Europe also has been pioneering what is known as “cogeneration,” which recaptures the vast amounts of wasted heat belched up a power plant’s smokestack. Millions of homes and buildings are warmed by recycled heat transported in insulated pipes from power plants. Recycled energy from cogeneration amounts to 40-50 percent of all energy used in Denmark, the Netherlands and Finland, and 20 percent in Germany and Poland — but only 8 percent in the United States.
The average American building uses roughly a third more energy than its German counterpart. Improving energy efficiency in buildings would translate to a whopping 25 percent reduction in America’s carbon emissions.
In the transportation sector, Europe is leading in the development of mass public transit, high-speed trains and fuel-efficient autos (including vehicles such as electric plug-ins and hydrogen-fueled cars). It also encourages bicycling and walking with thousands of kilometers of bike and pedestrian paths.
For all these reasons, while the U.S. has seen a 21 percent rise in oil consumption since 1980, most European countries have seen significant drops. Oil consumption in Denmark and Sweden declined by a third, in Germany by 20 percent, in France by 14 percent. If the United States matched Europe’s energy productivity, Americans’ demand for oil would be cut by nearly 20 percent — a huge amount given that the U.S. consumes about a quarter of the world’s total.

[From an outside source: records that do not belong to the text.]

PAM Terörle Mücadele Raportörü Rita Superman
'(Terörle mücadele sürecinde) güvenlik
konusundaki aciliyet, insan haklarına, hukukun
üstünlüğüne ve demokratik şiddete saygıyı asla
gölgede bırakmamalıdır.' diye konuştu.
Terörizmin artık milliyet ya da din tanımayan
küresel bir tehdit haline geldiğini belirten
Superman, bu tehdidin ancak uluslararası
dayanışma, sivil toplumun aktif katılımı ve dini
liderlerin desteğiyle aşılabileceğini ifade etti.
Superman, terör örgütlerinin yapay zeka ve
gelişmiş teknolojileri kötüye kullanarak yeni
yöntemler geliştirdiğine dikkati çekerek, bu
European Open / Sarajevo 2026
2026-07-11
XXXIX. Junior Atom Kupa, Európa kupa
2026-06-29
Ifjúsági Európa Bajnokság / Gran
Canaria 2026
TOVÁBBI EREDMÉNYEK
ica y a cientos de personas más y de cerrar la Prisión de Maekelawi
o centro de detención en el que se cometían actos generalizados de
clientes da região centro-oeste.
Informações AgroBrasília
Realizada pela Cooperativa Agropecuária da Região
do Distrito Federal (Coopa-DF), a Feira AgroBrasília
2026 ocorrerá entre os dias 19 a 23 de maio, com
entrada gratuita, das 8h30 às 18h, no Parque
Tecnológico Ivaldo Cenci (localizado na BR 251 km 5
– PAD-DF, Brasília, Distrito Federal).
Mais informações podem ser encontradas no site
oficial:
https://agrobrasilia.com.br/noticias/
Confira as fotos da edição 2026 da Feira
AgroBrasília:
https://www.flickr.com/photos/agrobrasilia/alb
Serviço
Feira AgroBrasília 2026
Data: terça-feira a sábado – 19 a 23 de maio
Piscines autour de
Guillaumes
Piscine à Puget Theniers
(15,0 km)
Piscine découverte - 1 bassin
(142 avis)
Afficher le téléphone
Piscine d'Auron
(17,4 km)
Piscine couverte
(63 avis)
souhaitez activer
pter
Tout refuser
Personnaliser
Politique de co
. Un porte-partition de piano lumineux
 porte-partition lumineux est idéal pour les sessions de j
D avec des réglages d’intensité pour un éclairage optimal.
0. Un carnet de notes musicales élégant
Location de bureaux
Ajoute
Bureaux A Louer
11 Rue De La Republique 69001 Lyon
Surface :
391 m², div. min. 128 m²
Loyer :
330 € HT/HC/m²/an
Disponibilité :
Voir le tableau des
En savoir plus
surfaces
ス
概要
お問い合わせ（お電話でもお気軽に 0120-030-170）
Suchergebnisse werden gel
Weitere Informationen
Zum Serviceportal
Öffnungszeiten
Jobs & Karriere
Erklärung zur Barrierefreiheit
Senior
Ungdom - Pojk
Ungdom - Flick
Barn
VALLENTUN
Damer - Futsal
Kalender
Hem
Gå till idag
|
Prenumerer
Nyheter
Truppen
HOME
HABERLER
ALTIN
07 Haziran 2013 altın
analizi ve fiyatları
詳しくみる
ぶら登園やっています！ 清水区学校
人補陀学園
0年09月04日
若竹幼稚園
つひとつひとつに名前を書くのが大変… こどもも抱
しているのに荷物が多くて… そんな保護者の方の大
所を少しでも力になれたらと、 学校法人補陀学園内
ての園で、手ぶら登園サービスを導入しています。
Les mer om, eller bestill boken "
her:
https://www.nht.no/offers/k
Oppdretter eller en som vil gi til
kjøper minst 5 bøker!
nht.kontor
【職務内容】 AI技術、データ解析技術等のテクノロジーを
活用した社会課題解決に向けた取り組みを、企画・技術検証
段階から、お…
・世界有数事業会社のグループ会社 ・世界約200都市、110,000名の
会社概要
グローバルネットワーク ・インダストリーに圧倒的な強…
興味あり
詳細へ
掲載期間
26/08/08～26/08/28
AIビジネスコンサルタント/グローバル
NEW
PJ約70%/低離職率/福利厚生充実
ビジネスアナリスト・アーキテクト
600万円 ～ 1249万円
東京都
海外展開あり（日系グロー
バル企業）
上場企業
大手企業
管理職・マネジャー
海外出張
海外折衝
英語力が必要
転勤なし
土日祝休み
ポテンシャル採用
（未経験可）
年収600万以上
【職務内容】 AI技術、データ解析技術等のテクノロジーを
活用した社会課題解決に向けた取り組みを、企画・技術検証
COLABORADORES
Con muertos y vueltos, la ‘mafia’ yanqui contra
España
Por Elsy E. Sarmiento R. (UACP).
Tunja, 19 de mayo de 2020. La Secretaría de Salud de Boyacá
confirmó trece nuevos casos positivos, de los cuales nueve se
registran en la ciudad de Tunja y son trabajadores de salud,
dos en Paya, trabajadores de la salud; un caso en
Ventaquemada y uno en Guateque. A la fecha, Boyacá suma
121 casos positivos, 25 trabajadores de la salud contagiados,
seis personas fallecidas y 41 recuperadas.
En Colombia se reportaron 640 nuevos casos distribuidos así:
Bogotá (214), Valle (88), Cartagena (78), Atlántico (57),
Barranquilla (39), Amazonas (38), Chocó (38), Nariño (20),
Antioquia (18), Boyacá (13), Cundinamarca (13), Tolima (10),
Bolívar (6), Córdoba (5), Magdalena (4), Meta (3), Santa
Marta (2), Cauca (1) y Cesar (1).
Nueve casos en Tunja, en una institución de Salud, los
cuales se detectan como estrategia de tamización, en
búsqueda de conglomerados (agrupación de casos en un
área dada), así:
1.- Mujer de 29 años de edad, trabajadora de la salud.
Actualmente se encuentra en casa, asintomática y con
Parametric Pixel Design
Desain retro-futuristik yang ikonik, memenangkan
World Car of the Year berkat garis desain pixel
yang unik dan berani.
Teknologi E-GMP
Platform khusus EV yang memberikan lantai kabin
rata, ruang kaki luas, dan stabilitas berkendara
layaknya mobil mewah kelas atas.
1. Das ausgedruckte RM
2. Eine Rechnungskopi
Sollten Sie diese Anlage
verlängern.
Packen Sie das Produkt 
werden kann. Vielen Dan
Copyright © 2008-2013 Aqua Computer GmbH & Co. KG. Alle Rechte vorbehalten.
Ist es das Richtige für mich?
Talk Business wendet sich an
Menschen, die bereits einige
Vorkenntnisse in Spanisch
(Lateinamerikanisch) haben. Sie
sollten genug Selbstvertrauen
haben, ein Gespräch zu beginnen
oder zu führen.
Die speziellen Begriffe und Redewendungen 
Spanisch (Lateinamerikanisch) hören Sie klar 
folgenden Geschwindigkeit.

Europe has created hundreds of thousands of new “green jobs,” and green exports to global markets have increased, showing that sound environmental policy does not have to hurt the economy. Europe has set a course outlined by its ambitious 20-20-20 Plan, with its goals of reducing carbon emissions by 20 percent and increasing use of renewables to 20 percent of the overall energy mix by 2020 (the U.S. generates only 6 percent of electricity from renewables).
Certainly Europe has its energy challenges, many of them stemming from the instability of Middle Eastern and Russian energy sources. The current economic crisis adds an additional trial.